The production company, which is no longer owned by entertainment pioneer Dick Clark, argues that the deal is valid and that it has the right to produce and distribute the Globes for as long as the gala airs on NBC. It claims the HFPA has known for years about the arrangement and cites instances in which HFPA leaders have called it a “major irritant” but acknowledged that a “perpetuity clause” was in place.
At a hearing on Tuesday, both sides will continue to press U.S. District Judge Valerie Baker Fairbank to focus on a 1993 agreement that brought the show back to a major network for the first time in more than a decade. Scandal knocked the ceremony from airwaves in the early 1980s and it had been relegated to basic cable until dcp brokered what turned into an initial 10-year deal with NBC.
The arrangement served all parties well, restoring the Globes to a lucrative prime-time network broadcast and delivering more than 20 million viewers to NBC for several shows in the late 1990s and early 2000s.
Attorneys for dcp argue the 1993 agreement included a clause allowing it to produce on NBC “in perpetuity” as a partial reward for getting the show back on a broadcast network. Since dcp and HFPA began their relationship in 1983, the groups have shared revenues from the broadcast 50-50.
The HFPA, which is comprised of about 80 foreign entertainment journalists, argues the perpetuity clause is invalid. Although the clause was included in a document signed by its then-president, broadcast contracts must be approved by the full HFPA membership, the association’s attorneys argue in court filings.
They point to a transcript of the 1993 meeting in which dcp executives, including Clark himself, presented the NBC deal. Some HFPA members expressed concern for how long the group would be tied to the producers, but were told that it was only for the terms of the network’s proposed deal, which could last anywhere between three to 10 years.
The HFPA president at the time has sided with dcp in the current fight, writing in a declaration that she understood the perpetuity clause was necessary to protect the integrity of the show and reward producers for restoring it to a network platform.
Her credibility has been questioned by HFPA attorneys, who note that she was later expelled from the group over ethical questions.
Attorneys for dcp in court filings repeatedly state that the HFPA’s actions over the years show that it understood the company’s rights to produce the show and negotiate broadcast rights.
They point to the fact that in 2001, when NBC extended its commitment to air the show until 2011, the HFPA did not require a new agreement with dcp but merely extended the terms of the 1993 arrangement.
The HFPA for its part claims it did not understand the impact of the perpetuity clause until a year later, and that it could not do anything about it until after the previous NBC contract expired earlier this year.
The HFPA states the clause as interpreted by dcp creates a situation where the company has a compelling interest to keep the show on NBC, whether the network is willing to pay full value for the broadcast or not.

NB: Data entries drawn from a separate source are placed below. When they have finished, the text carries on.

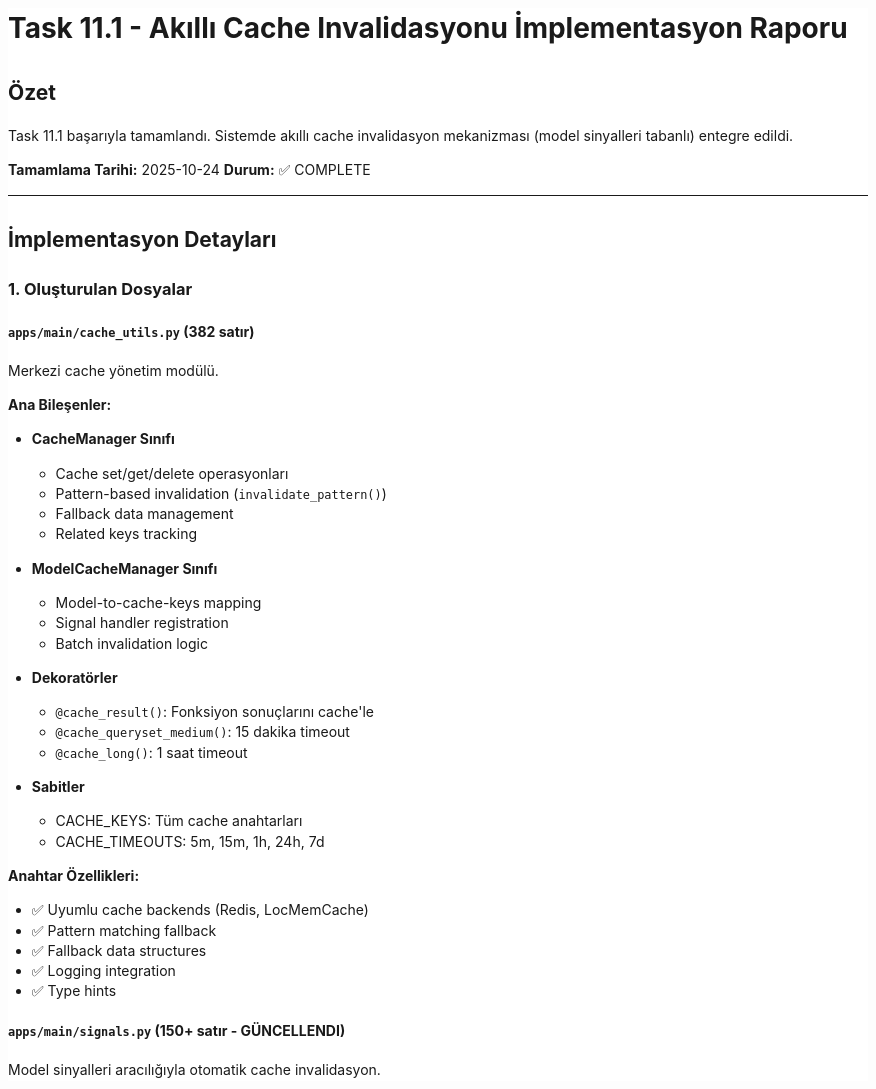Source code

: # Task 11.1 - Akıllı Cache Invalidasyonu İmplementasyon Raporu

## Özet

Task 11.1 başarıyla tamamlandı. Sistemde akıllı cache invalidasyon mekanizması (model sinyalleri tabanlı) entegre edildi.

**Tamamlama Tarihi:** 2025-10-24
**Durum:** ✅ COMPLETE

---

## İmplementasyon Detayları

### 1. Oluşturulan Dosyalar

#### `apps/main/cache_utils.py` (382 satır)
Merkezi cache yönetim modülü.

**Ana Bileşenler:**

- **CacheManager Sınıfı**
  - Cache set/get/delete operasyonları
  - Pattern-based invalidation (`invalidate_pattern()`)
  - Fallback data management
  - Related keys tracking

- **ModelCacheManager Sınıfı**
  - Model-to-cache-keys mapping
  - Signal handler registration
  - Batch invalidation logic

- **Dekoratörler**
  - `@cache_result()`: Fonksiyon sonuçlarını cache'le
  - `@cache_queryset_medium()`: 15 dakika timeout
  - `@cache_long()`: 1 saat timeout

- **Sabitler**
  - CACHE_KEYS: Tüm cache anahtarları
  - CACHE_TIMEOUTS: 5m, 15m, 1h, 24h, 7d

**Anahtar Özellikleri:**
- ✅ Uyumlu cache backends (Redis, LocMemCache)
- ✅ Pattern matching fallback
- ✅ Fallback data structures
- ✅ Logging integration
- ✅ Type hints

#### `apps/main/signals.py` (150+ satır - GÜNCELLENDI)
Model sinyalleri aracılığıyla otomatik cache invalidasyon.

David R. Ginsburg, executive director of the Entertainment and Media Law and Policy Program at the UCLA School of Law, said the judge will likely focus on what rights each side had at a particular moment in their relationship.
Ginsburg, who has not reviewed motions filed in advance of Tuesday’s hearing, says if the session doesn’t resolve the issue, it may spur HFPA and dcp to consider a settlement. “It seems to me both sides have an interest in preserving the value of the broadcast,” he said.
The HFPA remains confident there’s enough time for the courts to resolve the dispute in advance of the Jan. 15 Globes ceremony.
“By mid- to late-September, in plenty of time for a move to a new producer and network, there will be a decision on whether HFPA, which has nurtured the Globes since its debut 68 years ago, is free to take its program to the network most prepared to promote the Foreign Press’ charitable mission,” HFPA President Aida Takla-O’Reilly wrote in a statement.